A Peek Inside a CNN

Features from VGG19 Layer 14
Features from VGG19 Layer 14. Notice the curves and arcs — building blocks that appear in nearly every object. Remarkably, researchers have found that ALL large CNN-based image classifiers learn curve detectors like these.

What Does a CNN Actually See?

We've described CNNs in terms of operations — convolution, pooling, weight sharing. But what do those learned weights actually represent?

Unlike the weights of a fully connected network, CNN filters are small images we can literally look at. And when we do, something striking emerges: the hierarchy a CNN learns on its own closely mirrors the one neuroscientists found in the mammalian visual cortex. Early layers detect edges and colors. Middle layers detect textures and shapes. Deep layers detect objects and faces.

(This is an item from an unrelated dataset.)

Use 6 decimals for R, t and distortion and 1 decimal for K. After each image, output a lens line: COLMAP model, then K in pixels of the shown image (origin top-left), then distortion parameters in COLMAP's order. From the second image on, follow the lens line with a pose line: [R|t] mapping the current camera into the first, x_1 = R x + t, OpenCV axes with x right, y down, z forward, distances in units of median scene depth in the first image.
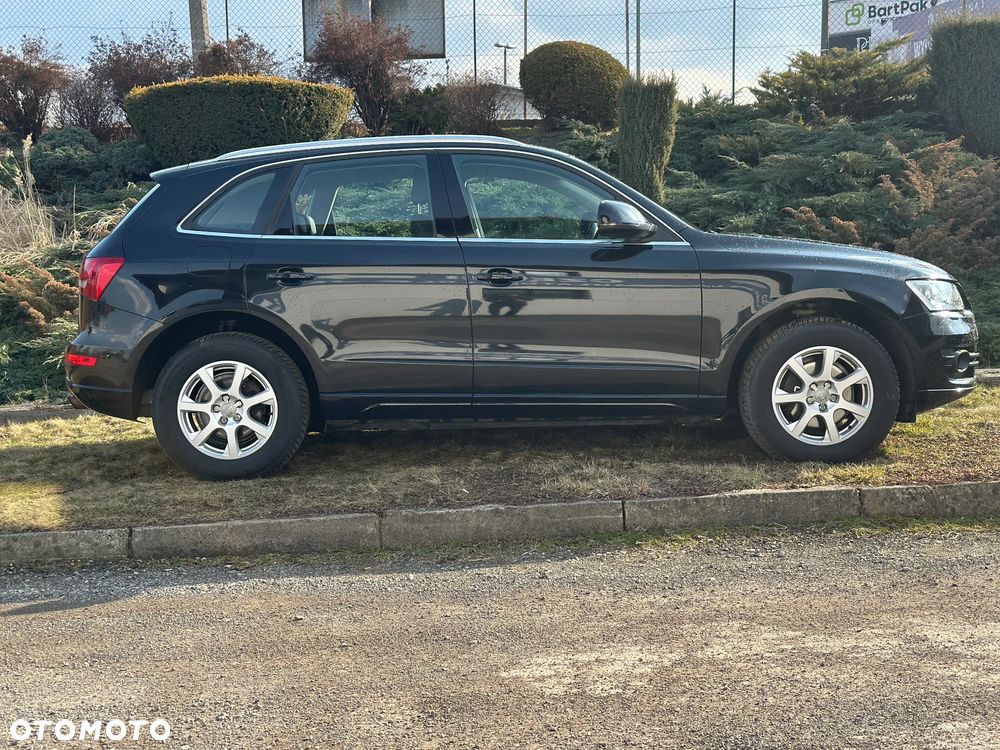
lens RADIAL K [[1406.1, 0, 493.6], [0, 1406.1, 374.7], [0, 0, 1]] dist [0.211229, -0.469606]
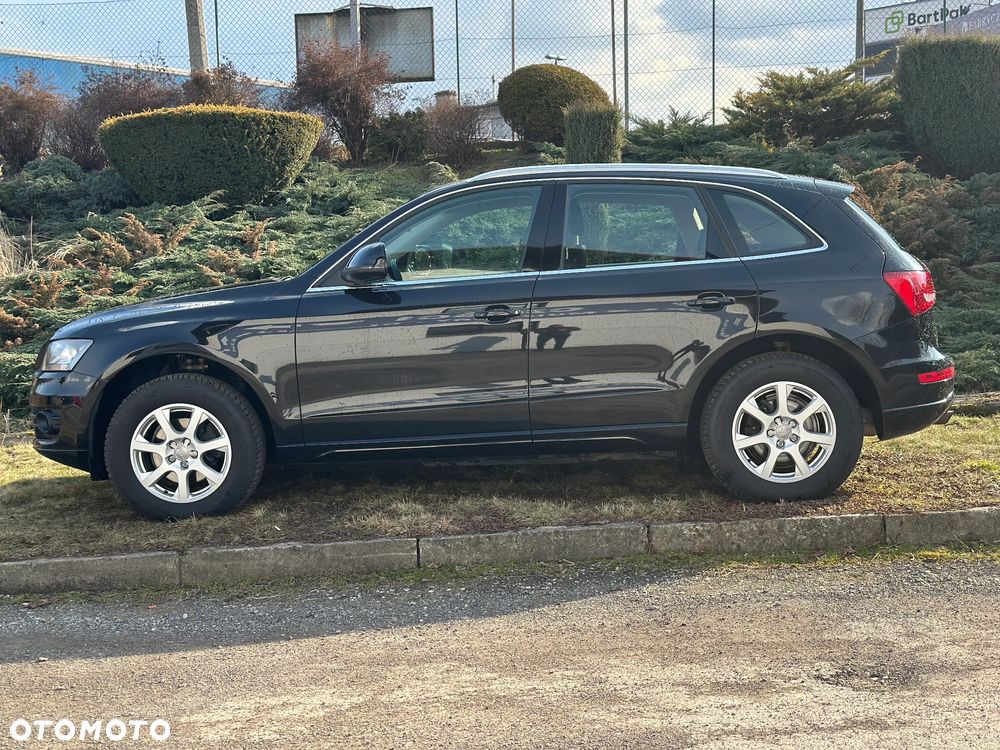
lens RADIAL K [[1406.6, 0, 500.0], [0, 1406.6, 375.0], [0, 0, 1]] dist [0.202482, -0.430796]
pose [[0.998475, -0.004341, -0.055042, 0.177588], [0.004101, 0.999982, -0.004473, -0.021377], [0.055060, 0.004240, 0.998474, -0.022710]]
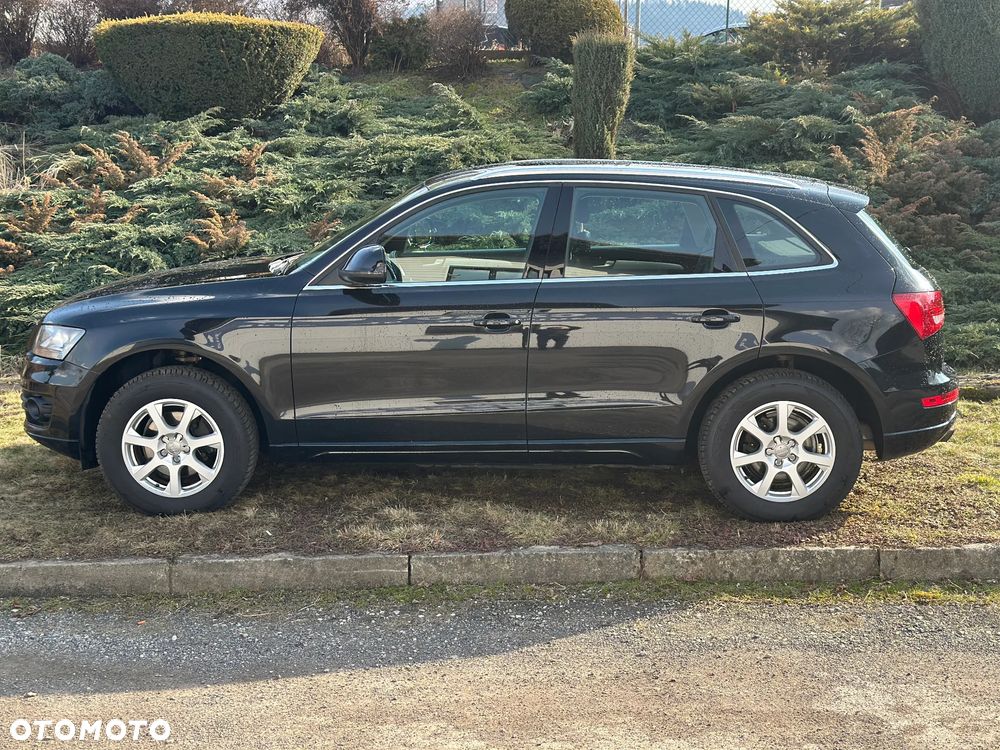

Nobody programmed this hierarchy. Gradient descent discovered it because it's the most efficient way to describe natural images.

Explainability

A trained CNN can classify images with superhuman accuracy — but can we trust it? Does it understand what it's looking at, or is it exploiting patterns we haven't noticed? Explainability is the field of techniques for opening that black box. Two of these are feature visualization and saliency maps.

Feature Visualization

Feature visualization asks: what input maximally activates a given neuron? By generating images that make a filter fire as strongly as possible, we get a direct readout of what concept it has learned to detect. This is how researchers confirmed the edge → texture → object hierarchy — not by inspecting weights, but by visualizing what each filter responds to most.

Saliency Maps

Saliency maps flip the question: given a real image and a prediction, which pixels drove that decision? One approach computes the gradient of the predicted class score with respect to each input pixel — pixels that would most change the output if altered are highlighted. The result is a heatmap overlaid on the image showing where the network was "looking." Saliency maps are a great tool for debugging your models.

💭Reflection

A CNN trained only to classify images spontaneously learns edge detectors, texture detectors, and object-part detectors — the same features neuroscientists found in the visual cortex. What does this suggest about how learning algorithms relate to the problems they're trained on?